SET OF TASKS:
1) In the forum post on Flash programming, for how long are interrupts typically blocked when 1k is programmed with the section command?
2) From the forum post on Flash programming, extract the passage starting with "If you re-read" and going on through "defined USE_SECTION_PROGRAMMING below).".

SELECTED EXCERPT:
If you re-read section 29.4.12.8 (and also observe the error codes that can be returned to the command) you should find that all information is actually there.
On the other hand it always helps to experiment - the sequences can be performed with any debugger (just type in the sequences in the FTFL registers and watch what happens) so if anything is unclear it can be practically verified in a few minutes.
In the uTasker project there is a Flash driver that automatically switches between phrase and section programming depending on flash alignment, boundary locations etc. (when allowed - see #if defined USE_SECTION_PROGRAMMING below).
There is however a disadvantage with section programming that I didn't mention in the previous post; while programming 1k using phrase writes may take twice as long as a section write it is being split into 128 write operations lasting typically 70us each. Usually interrupts are blocked during each phrase write operation since the Flash can't be used for code execution (Flash program routines always execute from RAM). This means that between each phrase programming duration interrupts can be handled and so it is still possible to receive data streams (for example 57600kBaud UART streams in parallel without overruns - assuming interrupt driven and not DMA driven). When programming 1k with the section command the interrupt will be blocked typically 5ms long and so communication streams using interrupts that need to be received in parallel with flash writing will start to fail (overruns) even at low data rates unless additional interrupt handling is also run in RAM.

LISTED ENTRIES:
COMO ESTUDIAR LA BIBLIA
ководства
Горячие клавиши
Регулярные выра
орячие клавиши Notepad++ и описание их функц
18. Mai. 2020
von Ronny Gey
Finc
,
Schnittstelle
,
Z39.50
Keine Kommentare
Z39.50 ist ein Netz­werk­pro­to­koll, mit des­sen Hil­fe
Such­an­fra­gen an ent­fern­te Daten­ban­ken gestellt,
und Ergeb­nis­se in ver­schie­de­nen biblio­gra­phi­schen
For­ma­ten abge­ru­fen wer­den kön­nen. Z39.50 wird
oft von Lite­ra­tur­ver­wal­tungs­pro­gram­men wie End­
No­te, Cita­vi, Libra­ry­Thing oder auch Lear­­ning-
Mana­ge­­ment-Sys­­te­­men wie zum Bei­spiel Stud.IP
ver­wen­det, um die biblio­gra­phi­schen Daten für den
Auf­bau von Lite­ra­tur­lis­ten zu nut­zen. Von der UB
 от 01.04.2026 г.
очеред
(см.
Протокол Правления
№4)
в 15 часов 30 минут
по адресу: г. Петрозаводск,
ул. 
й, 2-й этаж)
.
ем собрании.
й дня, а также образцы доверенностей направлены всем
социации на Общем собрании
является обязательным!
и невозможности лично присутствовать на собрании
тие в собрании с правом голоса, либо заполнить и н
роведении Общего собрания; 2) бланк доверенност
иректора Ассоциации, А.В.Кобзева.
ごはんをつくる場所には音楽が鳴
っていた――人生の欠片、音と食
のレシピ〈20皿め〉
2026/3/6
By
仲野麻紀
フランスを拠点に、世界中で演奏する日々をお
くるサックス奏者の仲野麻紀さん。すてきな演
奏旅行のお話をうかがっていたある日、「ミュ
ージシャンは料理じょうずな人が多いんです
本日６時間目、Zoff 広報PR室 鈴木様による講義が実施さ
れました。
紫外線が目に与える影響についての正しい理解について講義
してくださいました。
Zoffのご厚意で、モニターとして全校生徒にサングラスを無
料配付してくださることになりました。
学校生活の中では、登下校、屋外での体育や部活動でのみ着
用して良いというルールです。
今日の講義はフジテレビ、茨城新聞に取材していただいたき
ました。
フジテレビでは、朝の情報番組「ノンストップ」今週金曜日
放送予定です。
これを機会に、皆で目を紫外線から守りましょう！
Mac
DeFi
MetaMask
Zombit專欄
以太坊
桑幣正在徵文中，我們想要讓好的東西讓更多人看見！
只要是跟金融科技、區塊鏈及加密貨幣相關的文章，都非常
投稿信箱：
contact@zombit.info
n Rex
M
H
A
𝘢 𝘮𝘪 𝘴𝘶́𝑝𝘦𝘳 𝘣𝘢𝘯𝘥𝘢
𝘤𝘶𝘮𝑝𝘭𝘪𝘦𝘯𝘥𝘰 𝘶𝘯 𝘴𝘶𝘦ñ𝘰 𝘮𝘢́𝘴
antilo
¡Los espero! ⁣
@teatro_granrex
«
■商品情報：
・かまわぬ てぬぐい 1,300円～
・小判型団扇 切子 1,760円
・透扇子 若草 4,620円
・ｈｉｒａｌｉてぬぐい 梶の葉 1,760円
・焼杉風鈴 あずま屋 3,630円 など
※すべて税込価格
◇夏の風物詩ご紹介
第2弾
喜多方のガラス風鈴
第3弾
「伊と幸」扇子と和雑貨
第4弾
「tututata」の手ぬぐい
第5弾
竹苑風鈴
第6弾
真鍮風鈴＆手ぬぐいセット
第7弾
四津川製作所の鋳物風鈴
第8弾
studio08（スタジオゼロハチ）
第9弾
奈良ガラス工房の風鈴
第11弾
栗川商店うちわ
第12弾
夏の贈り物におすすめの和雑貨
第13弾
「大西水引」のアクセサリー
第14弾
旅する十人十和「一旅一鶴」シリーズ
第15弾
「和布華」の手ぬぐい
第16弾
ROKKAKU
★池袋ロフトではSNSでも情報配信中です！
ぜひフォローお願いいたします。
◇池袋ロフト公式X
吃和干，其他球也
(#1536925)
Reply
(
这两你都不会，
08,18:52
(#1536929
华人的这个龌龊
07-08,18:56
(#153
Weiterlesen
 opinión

SOLUTIONS:
1) Typically 5ms.

2)
If you re-read section 29.4.12.8 (and also observe the error codes that can be returned to the command) you should find that all information is actually there.
On the other hand it always helps to experiment - the sequences can be performed with any debugger (just type in the sequences in the FTFL registers and watch what happens) so if anything is unclear it can be practically verified in a few minutes.
In the uTasker project there is a Flash driver that automatically switches between phrase and section programming depending on flash alignment, boundary locations etc. (when allowed - see #if defined USE_SECTION_PROGRAMMING below).